The ministry said it had no details of the case beyond what was reported in the press. Zheng and Zhang are accused of receiving money from the Chinese government and coordinating with officials to make agreements with official institutions to develop turbine technologies. The indictment said Zheng, who specialized in sealing technology, took proprietary information and emailed it to Zhang, who is his nephew.
His lawyer, Kevin Luibrand, said he wasn't commenting on the charges. Foreign security researchers say China's government has for decades encouraged engineers and scientists to bring home foreign technology, whether obtained lawfully or not. They say Beijing offers financial rewards and operates business parks where people can turn stolen technology into commercial products.

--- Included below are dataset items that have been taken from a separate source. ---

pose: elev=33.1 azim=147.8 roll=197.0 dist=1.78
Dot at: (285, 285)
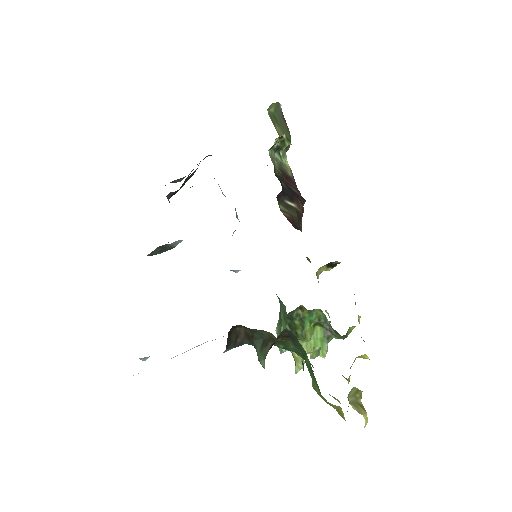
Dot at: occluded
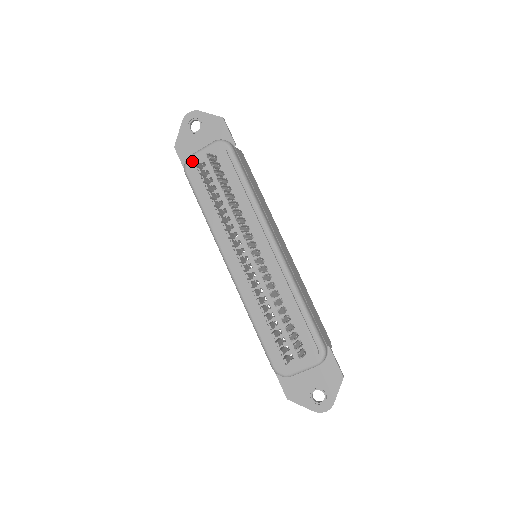
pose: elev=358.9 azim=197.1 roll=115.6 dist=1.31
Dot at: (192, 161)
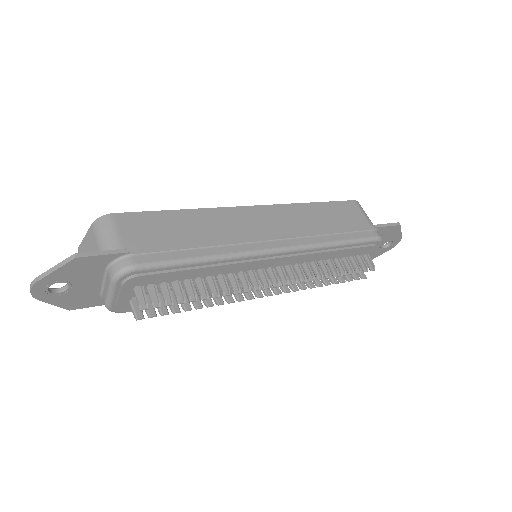
Dot at: (119, 308)
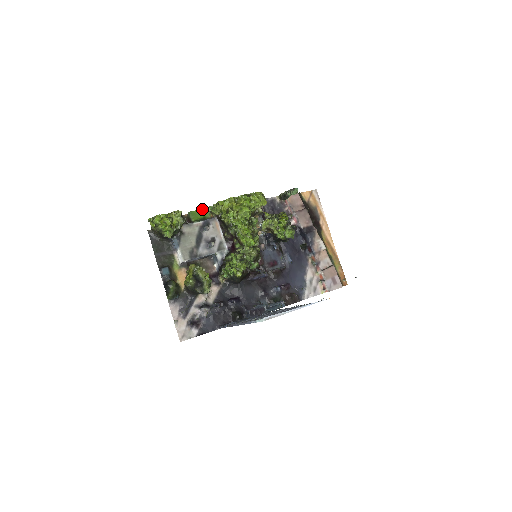
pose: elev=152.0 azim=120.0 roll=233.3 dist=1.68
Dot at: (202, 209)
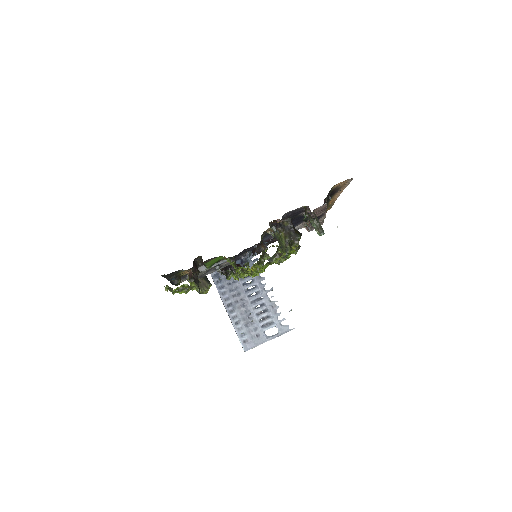
Dot at: (218, 257)
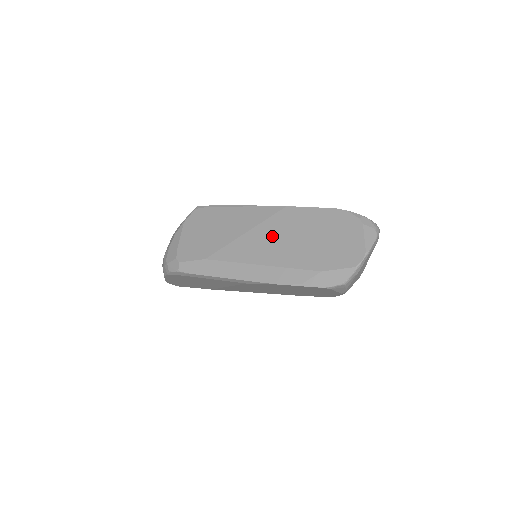
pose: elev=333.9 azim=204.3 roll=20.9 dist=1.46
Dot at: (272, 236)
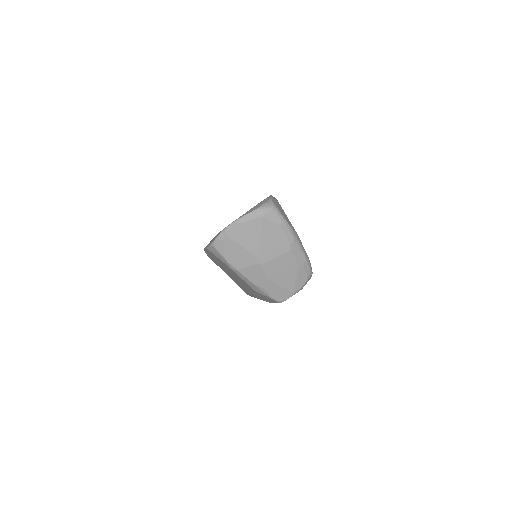
Dot at: occluded
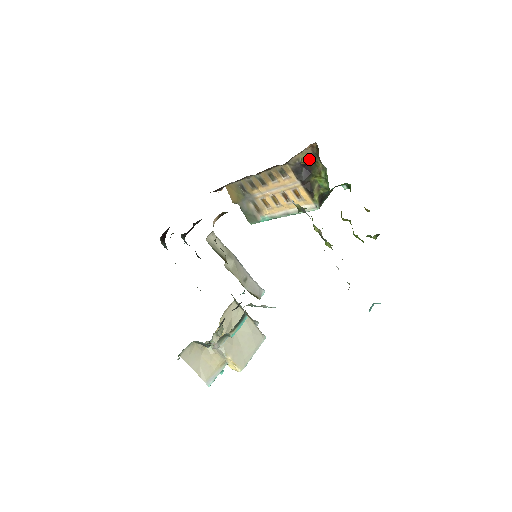
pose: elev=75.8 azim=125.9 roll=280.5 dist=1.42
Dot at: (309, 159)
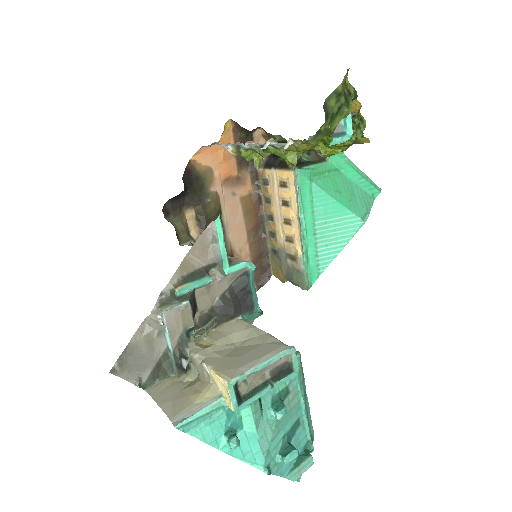
Dot at: occluded
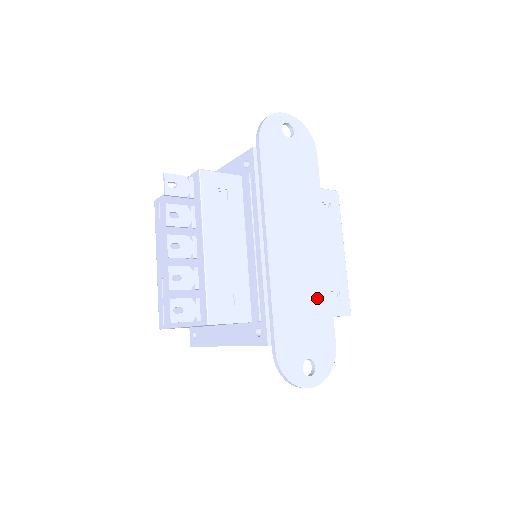
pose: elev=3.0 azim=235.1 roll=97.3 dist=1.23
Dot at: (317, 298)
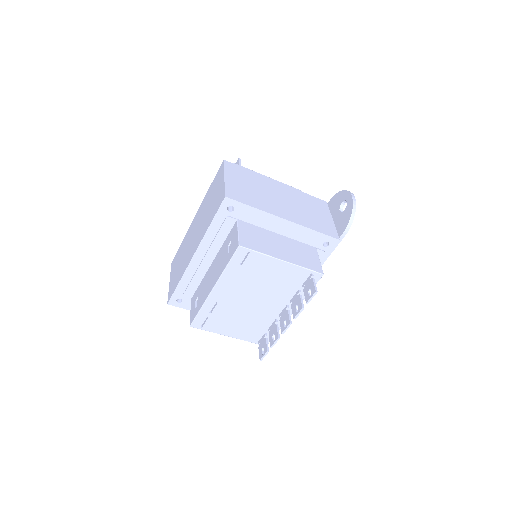
Dot at: occluded
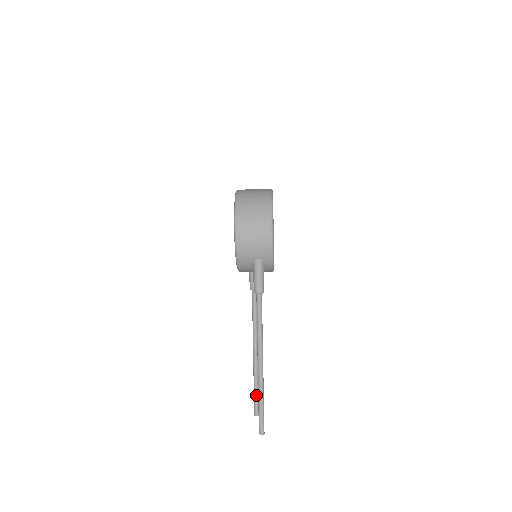
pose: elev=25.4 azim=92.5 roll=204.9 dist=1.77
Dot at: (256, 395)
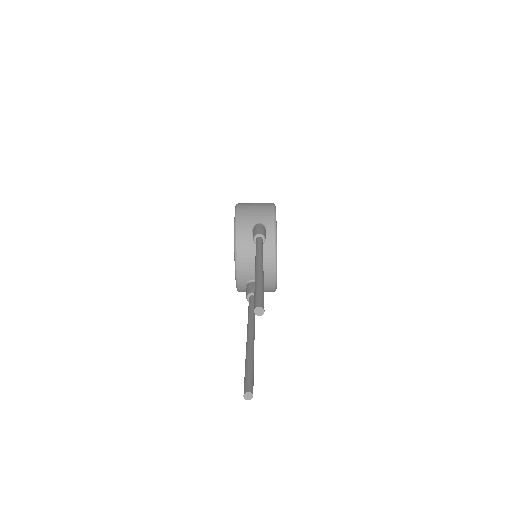
Dot at: (249, 369)
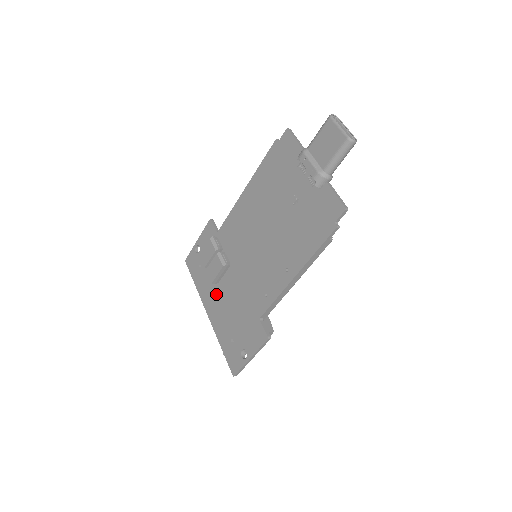
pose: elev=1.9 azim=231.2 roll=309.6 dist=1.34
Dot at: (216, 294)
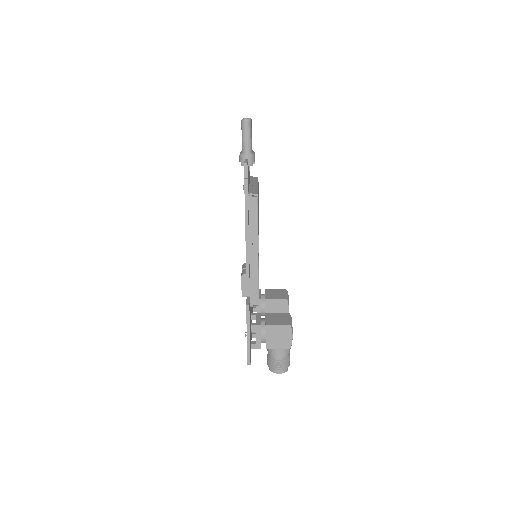
Dot at: occluded
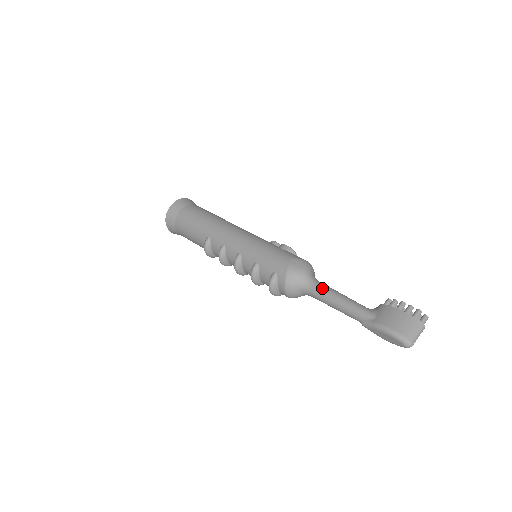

In October, the Justice Department charged an operative of China's Ministry of State Security with attempting to steal trade secrets from GE Aviation and other aerospace companies. Chinese officials have complained the U.S. accusations are aimed at stopping an emerging competitor.
Tuesday's indictment cited Chinese companies and institutions it said were linked to Zheng and Zhang's case. They included Liaoning Tianyi Aviation Technology Co. Ltd. and Nanjing Tianyi Avi Tech Co. Ltd. and Shenyang Aerospace University, Shenyang Aeroengine Research Institute and Huaihai Institute of Technology.
A man who answered the phone in the president's office at the Huaihai Institute said he hadn't heard of the case but defended the university. "My university is a university with a nature of public good," said the man, who would give only his surname, Wang. "I don't know where the allegation has come from."
A woman who answered the phone at Nanjing Tianyi Aviation Technology said the company's boss wasn't available. Phone calls to Shenyang Aerospace University weren't answered.